■ TASKS TO CARRY OUT ■
1. In the passage on oxidative stress in flies, by what percentage did over-expression of the pol γ-α subunit decrease the survival of female flies?
2. Quote the passage on oxidative stress in flies word for word, starting at "Because deficiencies of" and ending at "of female flies.".

--- PAGE TEXT Enclosed Below ---

Because deficiencies of the OXPHOS system have been associated with an accumulation of oxidative injuries (Esposito et al. 1999), we examined the effects of oxidative stress after over-expression of the pol γ-α subunit. Oxidative stress was induced in 4–5 day old flies by feeding paraquat as a ROS (reactive oxygen species)-generating agent, and survival was evaluated 48 h post-treatment. We found that over-expression of the pol γ-α subunit in the nervous system reduces resistance of transgenic flies to oxidative stress: control flies were more resistant to paraquat than flies over-expressing pol γ-α subunit (Fig. 6c). At day two, 27% more control (UAS-PolGIII-2) male flies were alive after exposure to paraquat than the pol γ-α over-expression (1407-GAL4 × UAS-PolGIII-2) male flies. Over-expression of the pol γ-α subunit also induced a 34% decrease in survival of female flies.

--- End of Enclosed PAGE TEXT ---
--- DATA TO EXAMINE Enclosed Below ---

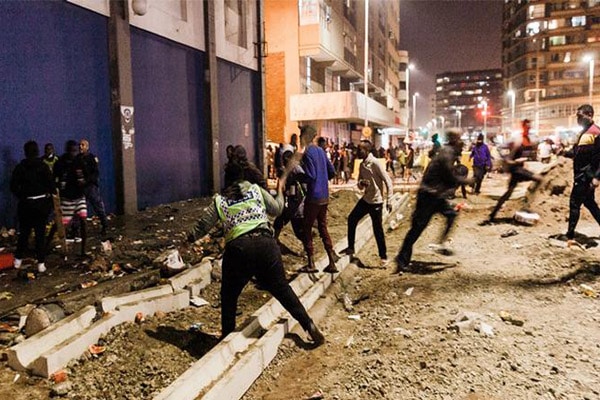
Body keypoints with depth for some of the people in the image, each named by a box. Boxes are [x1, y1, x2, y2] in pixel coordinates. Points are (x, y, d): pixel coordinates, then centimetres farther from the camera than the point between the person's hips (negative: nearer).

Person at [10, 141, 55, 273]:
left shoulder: (20, 167, -1)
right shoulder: (43, 166, -7)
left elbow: (13, 186, -2)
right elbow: (51, 183, -11)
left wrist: (21, 196, 12)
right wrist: (48, 194, 6)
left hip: (26, 203, 2)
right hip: (42, 203, -2)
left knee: (24, 232, 16)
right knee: (40, 233, 3)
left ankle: (18, 259, 25)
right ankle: (41, 263, 3)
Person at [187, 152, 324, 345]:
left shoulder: (219, 200, 12)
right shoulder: (256, 190, 13)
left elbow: (202, 226, 14)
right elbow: (276, 209, 20)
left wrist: (188, 239, 32)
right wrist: (280, 189, 37)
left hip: (238, 249, -1)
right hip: (265, 243, 2)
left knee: (229, 294, 20)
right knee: (282, 288, 13)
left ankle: (227, 336, 26)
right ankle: (309, 326, 12)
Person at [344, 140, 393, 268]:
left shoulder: (375, 163, -17)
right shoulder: (362, 165, 7)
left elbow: (388, 182, -17)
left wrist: (389, 201, -19)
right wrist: (361, 183, -12)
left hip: (376, 201, -8)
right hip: (365, 199, 8)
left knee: (378, 230, -1)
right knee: (352, 219, 13)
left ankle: (383, 257, 13)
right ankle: (350, 247, 27)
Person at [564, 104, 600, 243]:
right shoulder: (585, 132, 14)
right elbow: (577, 153, 20)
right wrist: (564, 153, 3)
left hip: (586, 176, -9)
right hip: (582, 175, 9)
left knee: (574, 203, -5)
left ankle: (570, 236, 1)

--- End of Enclosed DATA TO EXAMINE ---

■ TASK ANSWERS ■
1. 34%

2.
Because deficiencies of the OXPHOS system have been associated with an accumulation of oxidative injuries (Esposito et al. 1999), we examined the effects of oxidative stress after over-expression of the pol γ-α subunit. Oxidative stress was induced in 4–5 day old flies by feeding paraquat as a ROS (reactive oxygen species)-generating agent, and survival was evaluated 48 h post-treatment. We found that over-expression of the pol γ-α subunit in the nervous system reduces resistance of transgenic flies to oxidative stress: control flies were more resistant to paraquat than flies over-expressing pol γ-α subunit (Fig. 6c). At day two, 27% more control (UAS-PolGIII-2) male flies were alive after exposure to paraquat than the pol γ-α over-expression (1407-GAL4 × UAS-PolGIII-2) male flies. Over-expression of the pol γ-α subunit also induced a 34% decrease in survival of female flies.